--- OBJECTIFS ---
• a. Répondez aux questions suivantes d'après le texte sur le café Procope :
(i) En quelle année le Procope a-t-il été fondé ?
(ii) Quelle institution s'installe juste en face trois ans après l'installation de Procopio ?
(iii) Qui entoure Voltaire sur la célèbre gravure qui le représente au Procope ?
• b. Traduisez en anglais, s'il vous plaît, cette phrase du texte sur le café Procope : « Après le spectacle, les acteurs, les auteurs et une partie du public y affluent. »

--- TEXTE FOURNI ---
Un des prochains guides Blue Lion est dédié à J.-J. Rousseau, dont on celèbre cette année les trois cents ans de la naissance. Il fut un des hôtes les plus assidus du Café Procope.
Le Procope est un des plus vieux cafés-restaurants de Paris. Fondé en 1686 par Francisco Procopio dei Coltelli, un liquoriste sicilien converti au commerce de la limonade, le café devient vite un lieu à la mode. Procopio parvient à instaurer une ambiance festive dans un cadre au raffinement aristocratique. Il a surtout la chance que, trois ans après son installation, la Comédie-Française, née d'une ordonnance de Louis XIV, s'installe juste en face pour une durée de près de cent ans. Le Procope devient alors l’antichambre de la Comédie-Française. Après le spectacle, les acteurs, les auteurs et une partie du public y affluent. De La Fontaine à Zola, en passant par Saint-Simon, JJ Rousseau, Voltaire, Diderot, Beaumarchais, Stendhal, Balzac, Musset, Hugo, Verlaine, les plumes les plus illustres de la littérature française vont s'y croiser deux siècles durant. Voltaire venait souvent y écrire. Une célèbre gravure le représente au Procope, levant la main, entouré de Diderot, La Harpe et Condorcet. Au Procope, Voltaire ouvre l’œil et écoute les conversations.

--- DONNÉES PRÉSENTÉES ---
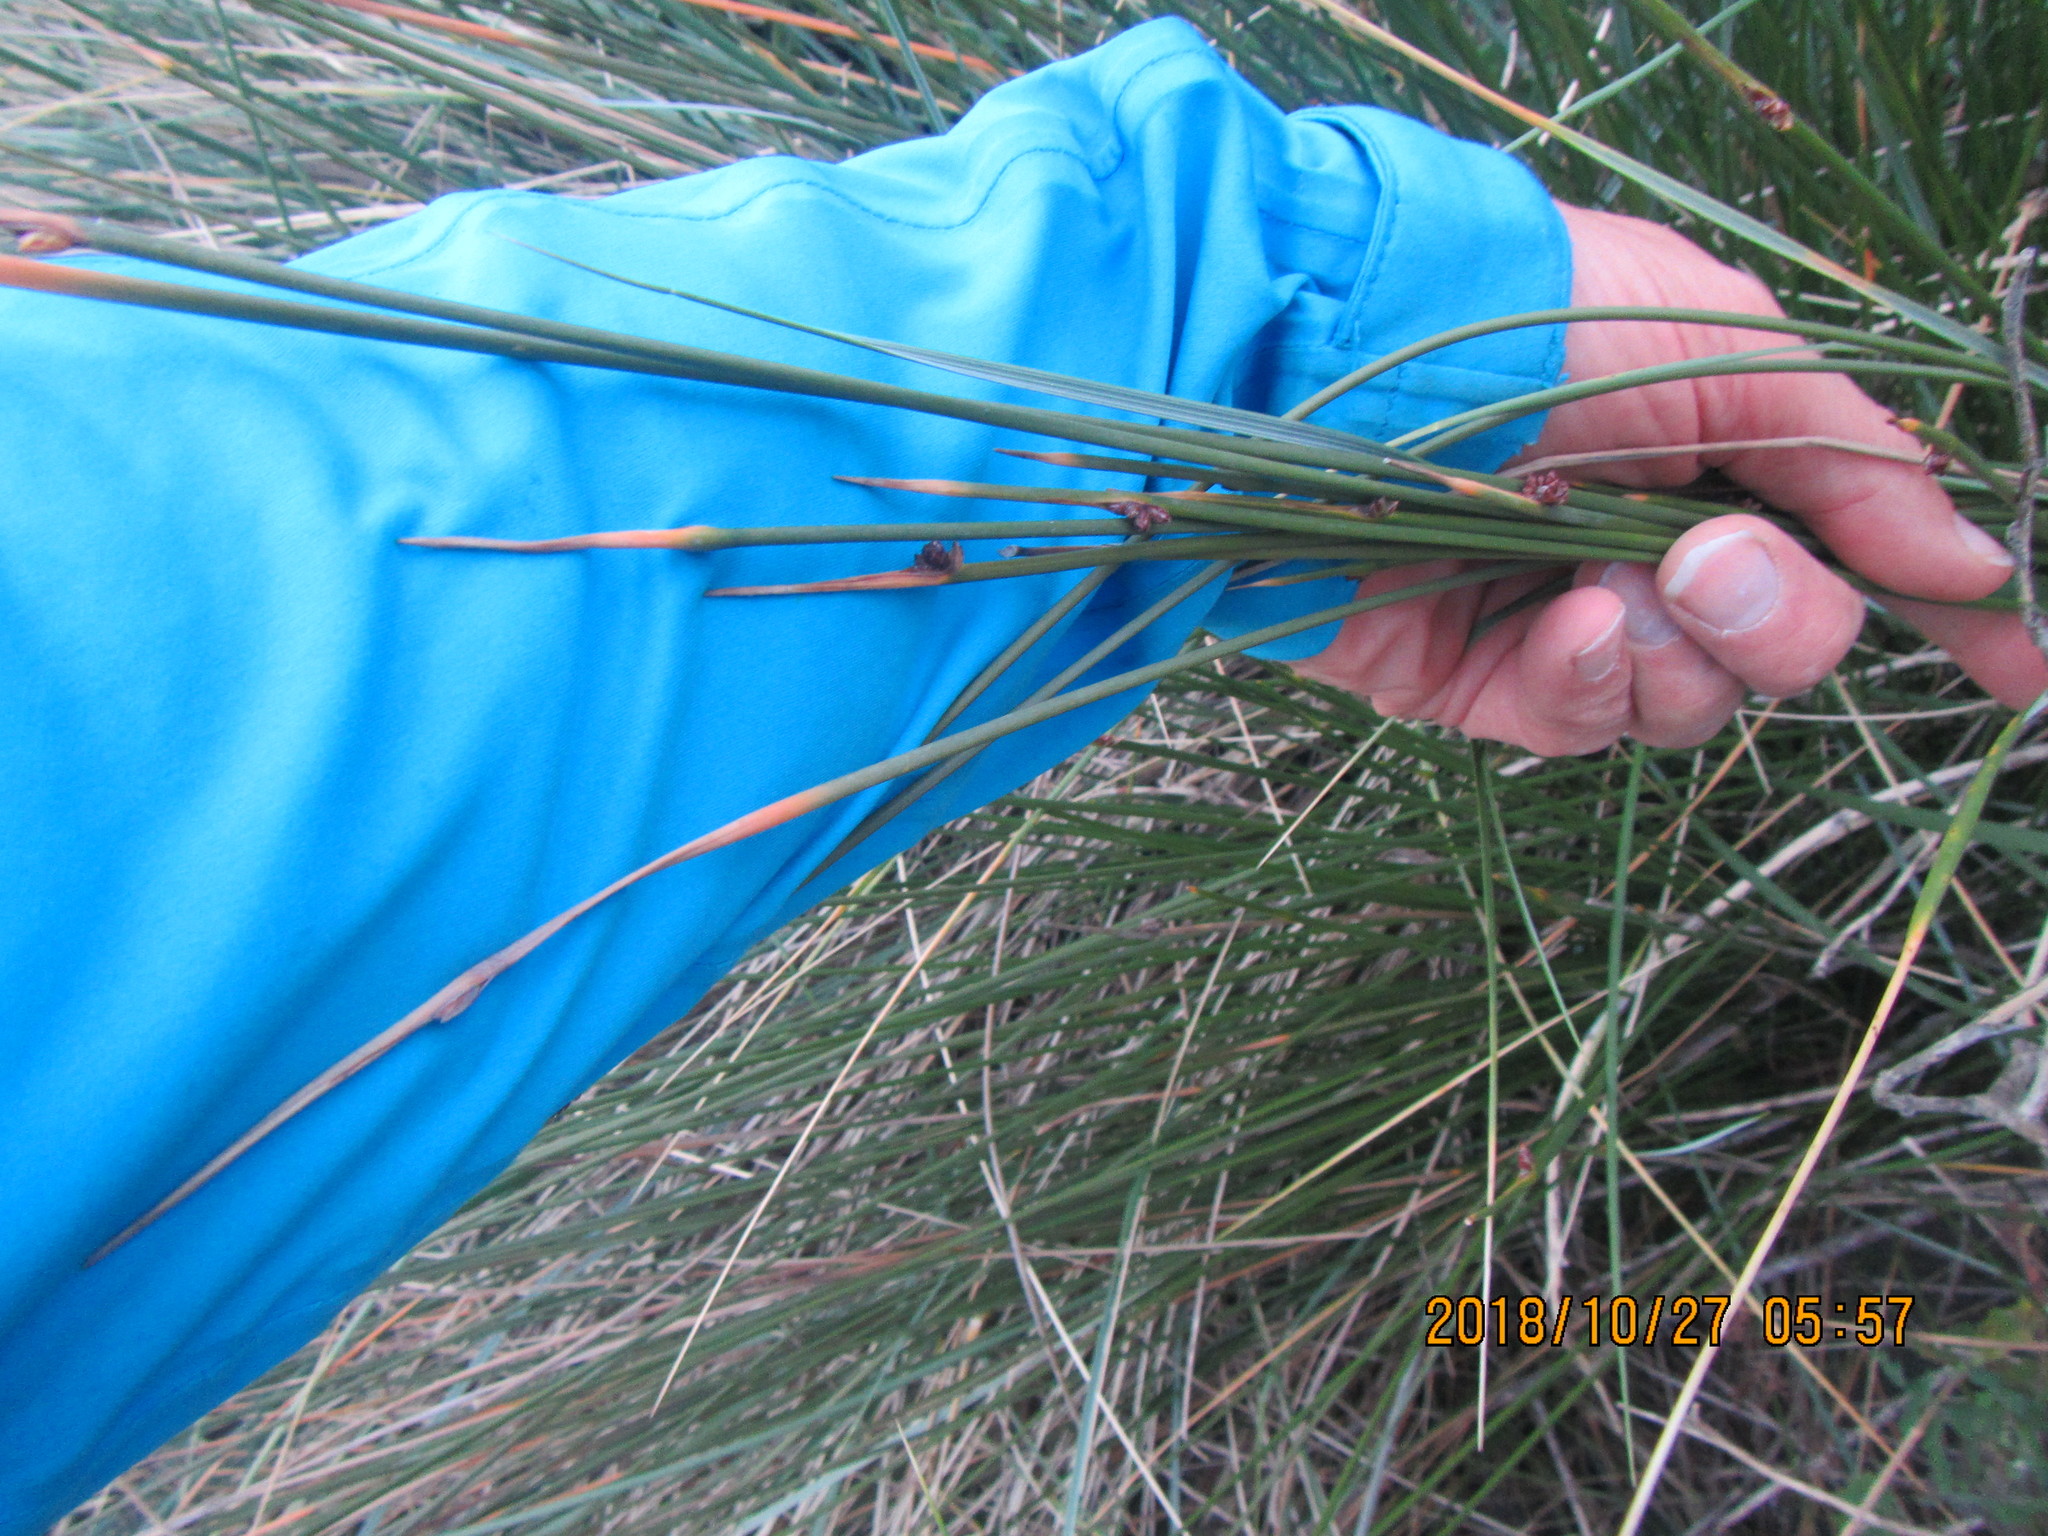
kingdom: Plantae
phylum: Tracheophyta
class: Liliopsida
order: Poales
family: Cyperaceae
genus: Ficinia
--
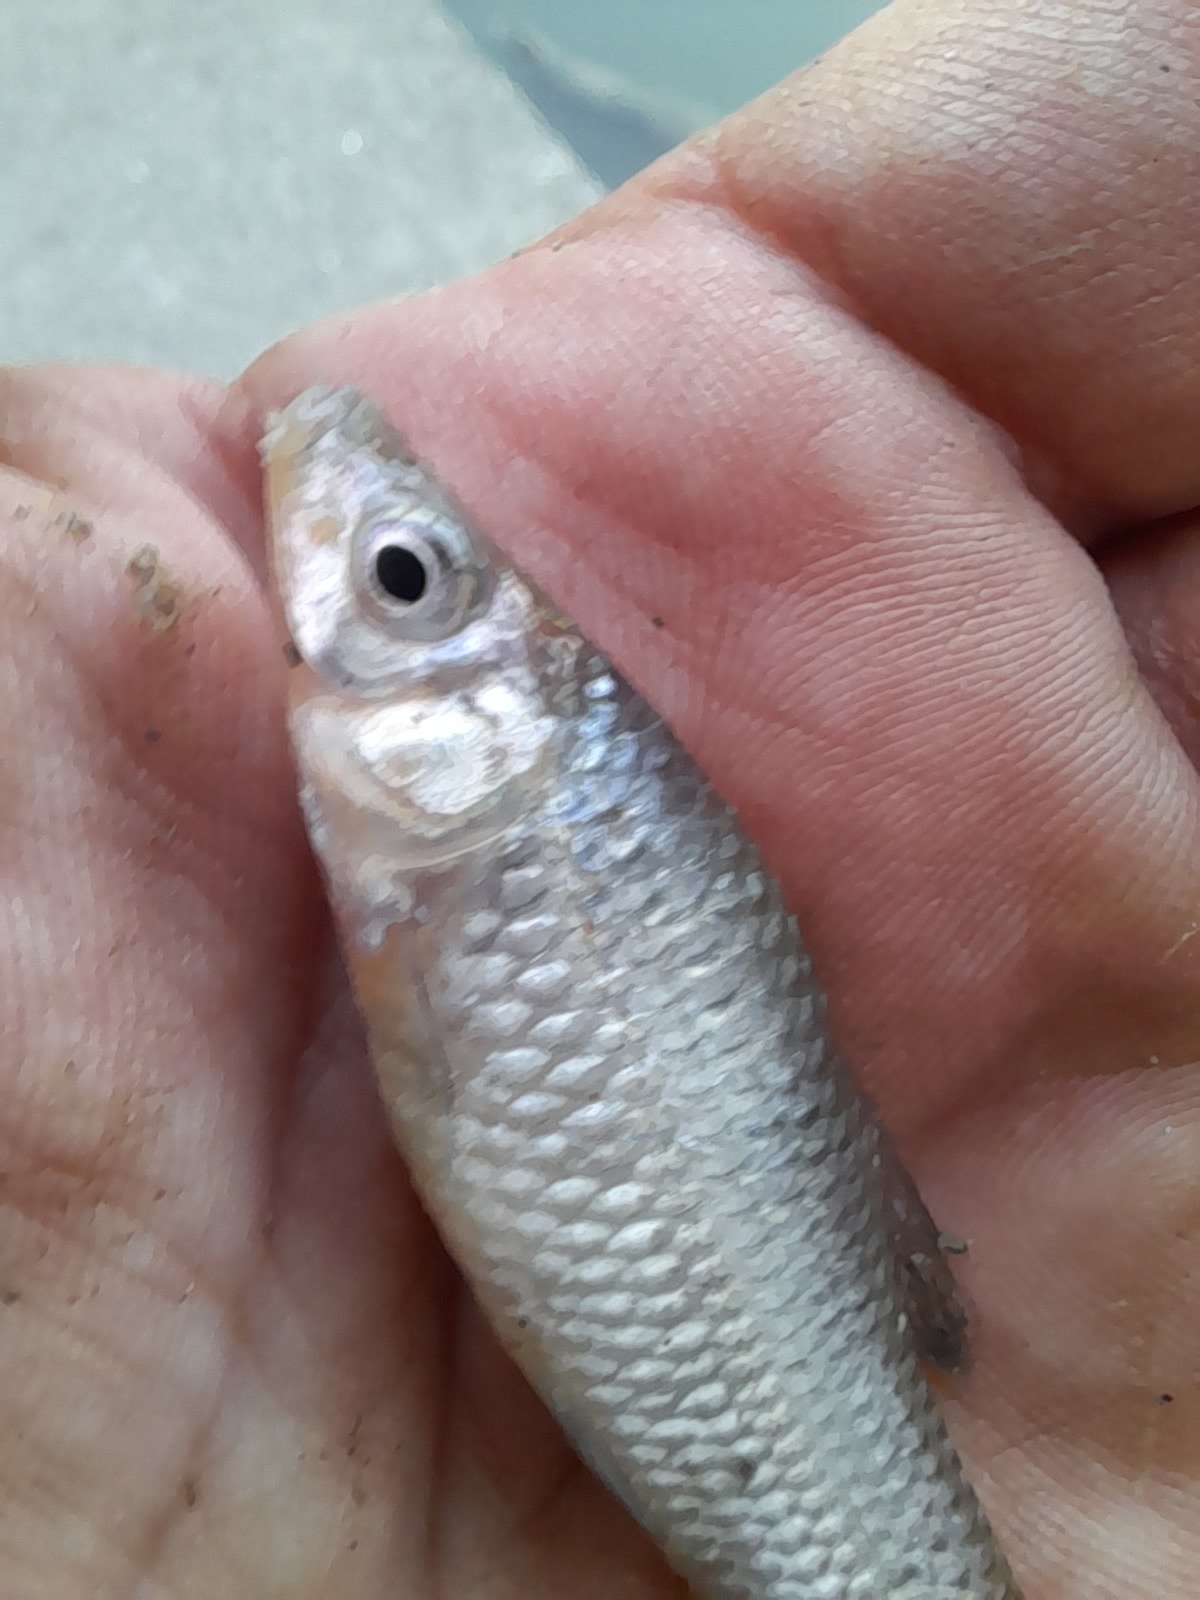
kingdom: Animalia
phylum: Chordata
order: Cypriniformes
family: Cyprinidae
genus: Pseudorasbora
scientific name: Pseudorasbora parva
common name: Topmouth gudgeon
* * *
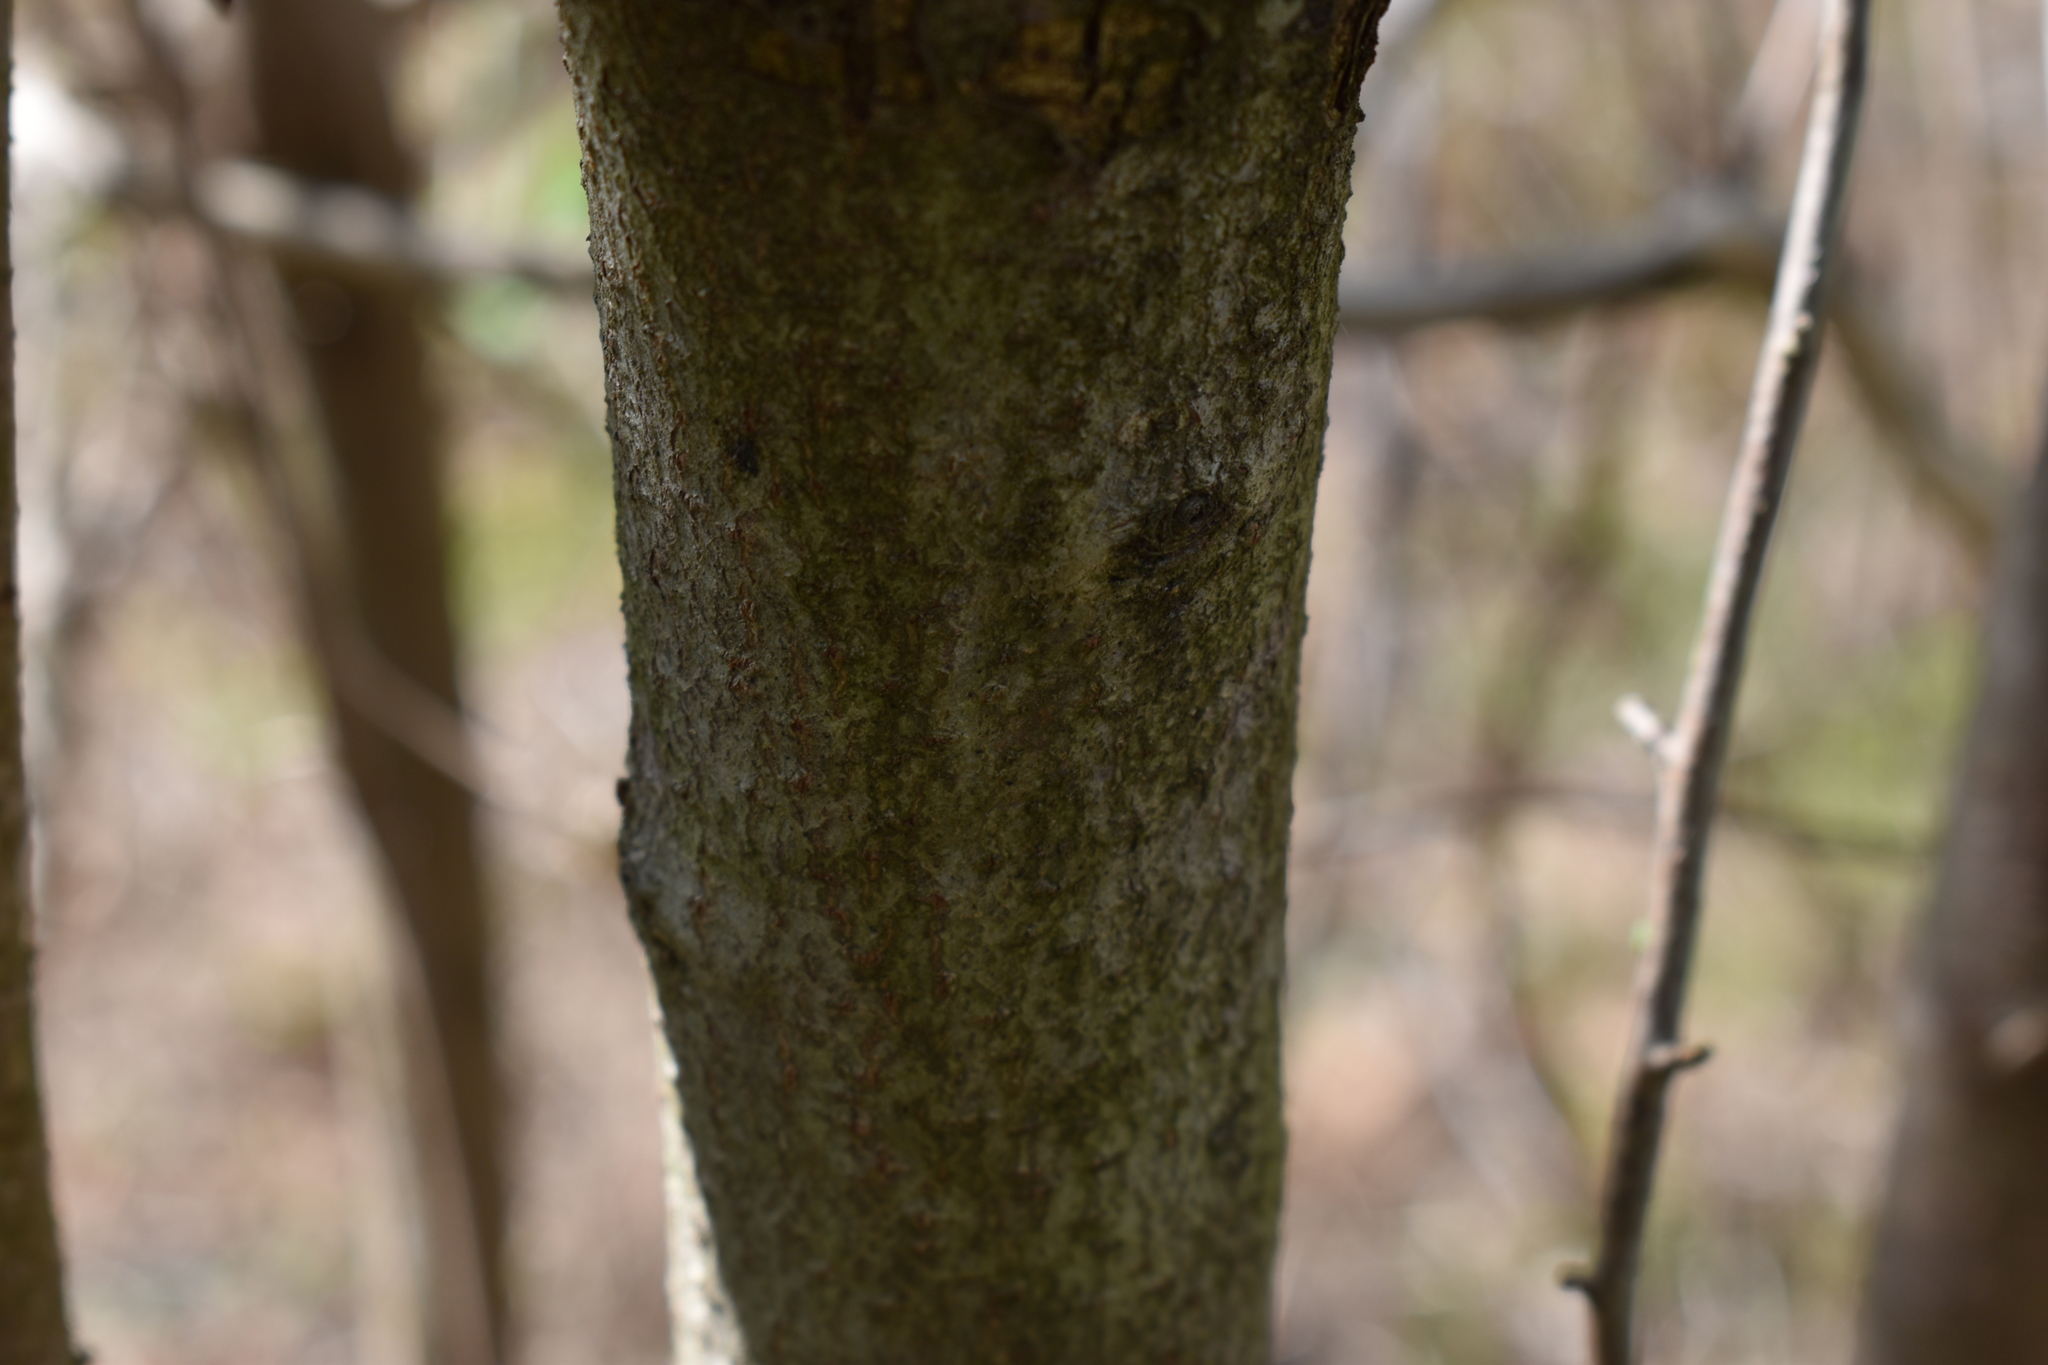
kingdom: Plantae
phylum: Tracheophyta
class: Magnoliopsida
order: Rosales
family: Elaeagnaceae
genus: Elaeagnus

--- RÉPONSES AUX CONSIGNES ---
• a.
(i) En 1686.
(ii) La Comédie-Française.
(iii) Diderot, La Harpe et Condorcet.

• b. After the show, the actors, the authors and part of the audience flock there.